Non soltanto la razza umana è evoluta col passare del tempo, secolo dopo secolo, ma anche un individuo evolve durante l’arco della sua vita. In altre parole, l’umanità evolve gradualmente durante la durata della vita del mondo, mentre un individuo, se evolve, lo fa durante la sua vita. È possibile che la razza umana prenda la direzione opposta; invece di evolvere può regredire, ed è così anche per l’individuo. Ma una persona che evolve veramente non regredirà. Se fa qualche passo indietro si sentirà infelice e scontenta, e andrà ancora in avanti. Forse indietreggerà cento volte, ma poi cento volte avanzerà di nuovo, perché una persona che ha provato una volta la gioia e la felicità dell’evoluzione non sarà contenta di tornare indietro; sentendone il disagio andrà avanti.

Senza dubbio il ritmo dell’evoluzione di ogni persona è diverso. Nel Vadan si può leggere che un’anima striscia, un’altra anima cammina, un’altra anima corre, e un’altra anima vola; e tuttavia vivono sulla stessa terra, sotto lo stesso sole, e sono tutte chiamate esseri umani. Com’è strano che in questo momento un nuovo spirito si sia risvegliato nell’umanità, e non si riconosca più l’evoluzione della personalità! Quello che si distingue è la nazionalità; in qualsiasi paese si entri, la prima cosa che chiedono è il passaporto. Non importa quale evoluzione abbia una persona, e non importa cosa stia sperimentando la sua anima; purché si abbia un passaporto che distingue che una persona è il soggetto di questo o quel paese, questa è la cosa importante. E molto spesso la gente fa diventare una virtù dire: “Sono bravo come te”. Ma immaginate l’insolenza di quest’affermazione! Migliori si è meno si ritiene di esserlo. Chi è veramente migliore non può dire: “sono bravo come te”. Questo significa che la consapevolezza dell’uomo del giorno d’oggi è inferiore; dice: “sono bravo come te”, perché inconsapevolmente nella sua mente si sente inferiore.

Di chi è la colpa? Si potrebbe dire che la colpa è delle nazioni, delle razze, dell’educazione, e si potrebbero fornire molte altre scuse. Ma sono i tempi, è lo spirito del tempo. Non è colpa nostra ma nello stesso tempo non è necessario prendere parte a una situazione in una sorta di ebbrezza; è meglio risvegliarsi alla conoscenza di questa situazione. È meglio essere a conoscenza della vera condizione odierna dell’umanità. Quando studiamo la natura umana da un punto di vista metafisico, vedremo che l’origine della natura umana è la stessa di tutte le altre cose; e il tema centrale di quell’origine è l’intolleranza. Senza una ragione, il primo sentimento di un uomo è che un altro non debba esistere. Poi quel sentimento si modifica, e l’uomo diventa più comprensivo, più armonioso e più premuroso; ma il primo sentimento che ha è che un altro non debba esistere.

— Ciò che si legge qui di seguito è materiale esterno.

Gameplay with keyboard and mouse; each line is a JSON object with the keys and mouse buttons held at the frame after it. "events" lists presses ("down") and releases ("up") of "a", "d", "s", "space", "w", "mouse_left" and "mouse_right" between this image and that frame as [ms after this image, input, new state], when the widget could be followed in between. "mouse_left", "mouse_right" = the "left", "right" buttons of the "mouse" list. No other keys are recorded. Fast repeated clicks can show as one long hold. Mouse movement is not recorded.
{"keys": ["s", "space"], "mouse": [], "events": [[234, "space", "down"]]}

Da dove viene questo sentimento? In realtà c’è un’unica vita e c’è un unico essere; questo mondo di varietà e fatto di un unico essere; è la manifestazione dell’Unico. Ma nello stesso tempo in questo mondo di varietà, in questa manifestazione, l’unico Essere perde questa consapevolezza di essere unico, ed emerge la consapevolezza di essere molti; in questo modo un essere si trova contrapposto ad un altro essere. Amicizia, comprensione, armonia, affetto, devozione, tutte queste cose vengono successivamente quando l’uomo evolve, ma non sono le sue prime tendenze.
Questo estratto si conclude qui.